Tedros Adhanom Ghebreyesus, directeur général de l’Organisation mondiale de la santé (OMS), a confirmé mardi 12 mai que le travail sanitaire lié au MV Hondius est loin d’être terminé, malgré l’évacuation réussie de plus de 100 passagers et membres d’équipage à la suite d’une épidémie d’hantavirus qui s’est déclarée à bord ces dernières semaines.
Lors d’une conférence de presse conjointe avec le Premier ministre espagnol à Madrid, après la fin des évacuations, qui se sont déroulées dans un contexte de précautions accrues, M. Ghebreyesus a déclaré : « Notre travail n’est pas encore terminé : « Notre travail n’est pas encore terminé ».
Le directeur général de l’organisation a averti que de nouveaux cas pourraient apparaître dans les semaines à venir, en raison de la longue période d’incubation du virus, ce qui signifie que certaines personnes ayant quitté le navire pourraient développer des symptômes plus tard.
Il a souligné l’importance d’une surveillance médicale continue des passagers et des membres d’équipage évacués, ainsi que de la recherche des contacts dans les pays qui ont accueilli des personnes rapatriées du navire.
Les évacuations se sont déroulées dans des conditions d’hygiène strictes, avec des mesures de protection rigoureuses adoptées pour minimiser le risque de transmission, en particulier pendant le transport aérien et l’accueil des passagers dans les établissements de santé.
L’Organisation mondiale de la santé (OMS) souligne que la fin de l’évacuation ne signifie pas la clôture du dossier, mais plutôt le début d’une phase de suivi médical et épidémiologique qui peut durer des semaines, dans l’attente de la confirmation qu’aucune infection supplémentaire n’est apparue.
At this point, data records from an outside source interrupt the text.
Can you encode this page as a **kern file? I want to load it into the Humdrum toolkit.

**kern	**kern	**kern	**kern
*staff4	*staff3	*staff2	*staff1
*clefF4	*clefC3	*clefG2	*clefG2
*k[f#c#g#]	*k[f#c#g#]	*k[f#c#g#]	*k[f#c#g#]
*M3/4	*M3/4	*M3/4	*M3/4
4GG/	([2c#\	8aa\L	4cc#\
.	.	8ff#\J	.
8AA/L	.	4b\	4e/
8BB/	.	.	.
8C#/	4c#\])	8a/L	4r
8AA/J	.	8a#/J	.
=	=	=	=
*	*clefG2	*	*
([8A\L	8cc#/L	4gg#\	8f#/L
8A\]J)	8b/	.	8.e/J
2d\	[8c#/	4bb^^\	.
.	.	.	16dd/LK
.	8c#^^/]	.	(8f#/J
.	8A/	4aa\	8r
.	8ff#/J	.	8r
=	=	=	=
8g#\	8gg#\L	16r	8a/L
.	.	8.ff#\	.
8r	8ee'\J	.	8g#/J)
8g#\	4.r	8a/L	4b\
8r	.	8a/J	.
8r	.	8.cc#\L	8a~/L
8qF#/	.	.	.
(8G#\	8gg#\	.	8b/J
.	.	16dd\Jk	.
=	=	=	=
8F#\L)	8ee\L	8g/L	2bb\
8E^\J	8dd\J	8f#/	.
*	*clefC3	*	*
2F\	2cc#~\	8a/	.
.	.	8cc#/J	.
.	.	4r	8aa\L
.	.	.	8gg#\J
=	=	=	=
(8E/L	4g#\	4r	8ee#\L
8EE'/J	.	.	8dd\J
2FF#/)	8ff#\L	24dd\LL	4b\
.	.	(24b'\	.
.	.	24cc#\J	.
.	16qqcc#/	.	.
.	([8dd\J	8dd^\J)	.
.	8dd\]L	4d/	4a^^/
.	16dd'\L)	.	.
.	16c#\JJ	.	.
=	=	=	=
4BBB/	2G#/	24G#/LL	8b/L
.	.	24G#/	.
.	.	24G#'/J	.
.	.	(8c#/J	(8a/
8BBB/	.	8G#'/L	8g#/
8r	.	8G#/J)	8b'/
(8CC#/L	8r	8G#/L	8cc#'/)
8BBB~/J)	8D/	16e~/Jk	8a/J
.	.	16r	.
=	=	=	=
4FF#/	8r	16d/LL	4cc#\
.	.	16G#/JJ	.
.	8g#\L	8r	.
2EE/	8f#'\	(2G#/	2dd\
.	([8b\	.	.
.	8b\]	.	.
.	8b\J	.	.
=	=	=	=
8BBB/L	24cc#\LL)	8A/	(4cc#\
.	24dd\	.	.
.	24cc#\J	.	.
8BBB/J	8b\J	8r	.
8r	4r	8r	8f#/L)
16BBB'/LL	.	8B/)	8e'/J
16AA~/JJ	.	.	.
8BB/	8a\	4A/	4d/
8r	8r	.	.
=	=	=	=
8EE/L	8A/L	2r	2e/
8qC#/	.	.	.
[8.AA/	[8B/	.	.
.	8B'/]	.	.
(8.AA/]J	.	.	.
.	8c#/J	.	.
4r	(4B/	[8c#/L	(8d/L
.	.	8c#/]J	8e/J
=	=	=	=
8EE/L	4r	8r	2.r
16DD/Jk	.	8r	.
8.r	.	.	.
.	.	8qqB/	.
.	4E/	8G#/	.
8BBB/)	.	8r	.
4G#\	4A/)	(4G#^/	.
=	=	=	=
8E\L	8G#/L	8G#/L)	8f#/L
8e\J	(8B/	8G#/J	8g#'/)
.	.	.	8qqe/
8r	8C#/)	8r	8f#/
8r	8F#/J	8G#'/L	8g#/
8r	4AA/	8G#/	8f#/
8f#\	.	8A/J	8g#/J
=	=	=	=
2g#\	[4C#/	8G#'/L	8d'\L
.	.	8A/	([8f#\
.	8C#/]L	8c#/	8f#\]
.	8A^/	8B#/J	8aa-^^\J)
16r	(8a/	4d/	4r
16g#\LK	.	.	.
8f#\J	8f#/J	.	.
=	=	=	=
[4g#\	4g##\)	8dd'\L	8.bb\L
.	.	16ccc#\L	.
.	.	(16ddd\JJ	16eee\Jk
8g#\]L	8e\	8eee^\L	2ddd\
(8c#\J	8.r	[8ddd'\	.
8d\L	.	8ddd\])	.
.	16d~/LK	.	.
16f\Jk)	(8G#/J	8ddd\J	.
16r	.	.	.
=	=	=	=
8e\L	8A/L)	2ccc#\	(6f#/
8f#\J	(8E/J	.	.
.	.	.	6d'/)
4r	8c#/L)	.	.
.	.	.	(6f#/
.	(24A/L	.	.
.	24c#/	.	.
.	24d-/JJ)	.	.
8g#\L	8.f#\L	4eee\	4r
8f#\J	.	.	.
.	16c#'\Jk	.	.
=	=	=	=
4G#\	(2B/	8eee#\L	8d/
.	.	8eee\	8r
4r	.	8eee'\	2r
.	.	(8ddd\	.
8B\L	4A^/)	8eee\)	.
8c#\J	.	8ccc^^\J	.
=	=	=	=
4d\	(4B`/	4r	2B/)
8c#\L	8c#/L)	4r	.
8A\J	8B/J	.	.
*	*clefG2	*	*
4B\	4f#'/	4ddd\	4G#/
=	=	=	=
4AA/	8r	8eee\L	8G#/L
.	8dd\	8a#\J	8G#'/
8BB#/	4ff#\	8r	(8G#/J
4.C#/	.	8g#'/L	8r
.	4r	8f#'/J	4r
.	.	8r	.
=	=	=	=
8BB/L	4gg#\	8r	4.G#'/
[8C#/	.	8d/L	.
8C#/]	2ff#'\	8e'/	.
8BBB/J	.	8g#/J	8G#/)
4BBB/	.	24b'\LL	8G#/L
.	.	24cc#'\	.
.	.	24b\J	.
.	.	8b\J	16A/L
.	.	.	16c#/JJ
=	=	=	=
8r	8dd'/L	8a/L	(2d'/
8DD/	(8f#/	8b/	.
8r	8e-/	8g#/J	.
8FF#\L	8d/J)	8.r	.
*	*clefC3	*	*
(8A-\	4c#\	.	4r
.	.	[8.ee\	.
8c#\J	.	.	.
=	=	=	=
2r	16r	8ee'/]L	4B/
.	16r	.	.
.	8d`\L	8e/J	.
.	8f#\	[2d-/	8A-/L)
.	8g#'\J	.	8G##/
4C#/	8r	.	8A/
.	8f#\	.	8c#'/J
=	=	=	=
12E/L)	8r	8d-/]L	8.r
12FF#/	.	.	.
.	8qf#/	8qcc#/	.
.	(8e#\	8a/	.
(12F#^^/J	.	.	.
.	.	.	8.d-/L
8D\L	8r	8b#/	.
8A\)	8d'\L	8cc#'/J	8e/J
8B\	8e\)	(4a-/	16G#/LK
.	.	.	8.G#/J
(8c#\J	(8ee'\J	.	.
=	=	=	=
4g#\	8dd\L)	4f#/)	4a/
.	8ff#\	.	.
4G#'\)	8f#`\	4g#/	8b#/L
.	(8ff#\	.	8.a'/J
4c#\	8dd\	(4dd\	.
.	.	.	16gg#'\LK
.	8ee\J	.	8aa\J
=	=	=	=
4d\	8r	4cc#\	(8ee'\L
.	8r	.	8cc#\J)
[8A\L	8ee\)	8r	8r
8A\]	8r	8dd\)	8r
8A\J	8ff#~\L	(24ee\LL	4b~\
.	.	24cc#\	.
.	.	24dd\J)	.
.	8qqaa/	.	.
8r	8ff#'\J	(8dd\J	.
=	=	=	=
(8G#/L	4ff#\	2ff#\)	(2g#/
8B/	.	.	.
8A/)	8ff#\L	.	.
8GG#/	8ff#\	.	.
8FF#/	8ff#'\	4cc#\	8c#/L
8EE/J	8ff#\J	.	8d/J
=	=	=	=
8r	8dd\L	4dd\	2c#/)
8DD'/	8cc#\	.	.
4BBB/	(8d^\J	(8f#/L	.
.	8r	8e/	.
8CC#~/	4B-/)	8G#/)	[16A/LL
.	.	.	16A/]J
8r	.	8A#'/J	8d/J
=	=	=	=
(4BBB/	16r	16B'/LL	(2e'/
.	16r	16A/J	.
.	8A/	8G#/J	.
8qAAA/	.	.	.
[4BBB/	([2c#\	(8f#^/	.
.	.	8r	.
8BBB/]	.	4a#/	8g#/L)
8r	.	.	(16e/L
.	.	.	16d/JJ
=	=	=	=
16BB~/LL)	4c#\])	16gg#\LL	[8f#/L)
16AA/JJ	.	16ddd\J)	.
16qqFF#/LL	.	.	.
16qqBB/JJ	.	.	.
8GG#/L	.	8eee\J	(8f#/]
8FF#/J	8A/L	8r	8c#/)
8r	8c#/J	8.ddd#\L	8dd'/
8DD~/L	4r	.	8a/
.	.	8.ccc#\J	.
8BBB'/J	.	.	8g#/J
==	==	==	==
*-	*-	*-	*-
L’hantavirus est un virus souvent associé à l’exposition aux sécrétions de rongeurs infectés. Dans certains cas, il peut entraîner de graves complications sanitaires, d’où la nécessité de le traiter avec prudence, en particulier dans les environnements fermés tels que les navires de croisière.
Les autorités sanitaires d’un certain nombre de pays restent en contact avec l’Organisation mondiale de la santé (OMS) pour surveiller la situation, effectuer les tests nécessaires et assurer la mise en œuvre des mesures d’isolement et de suivi des personnes concernées.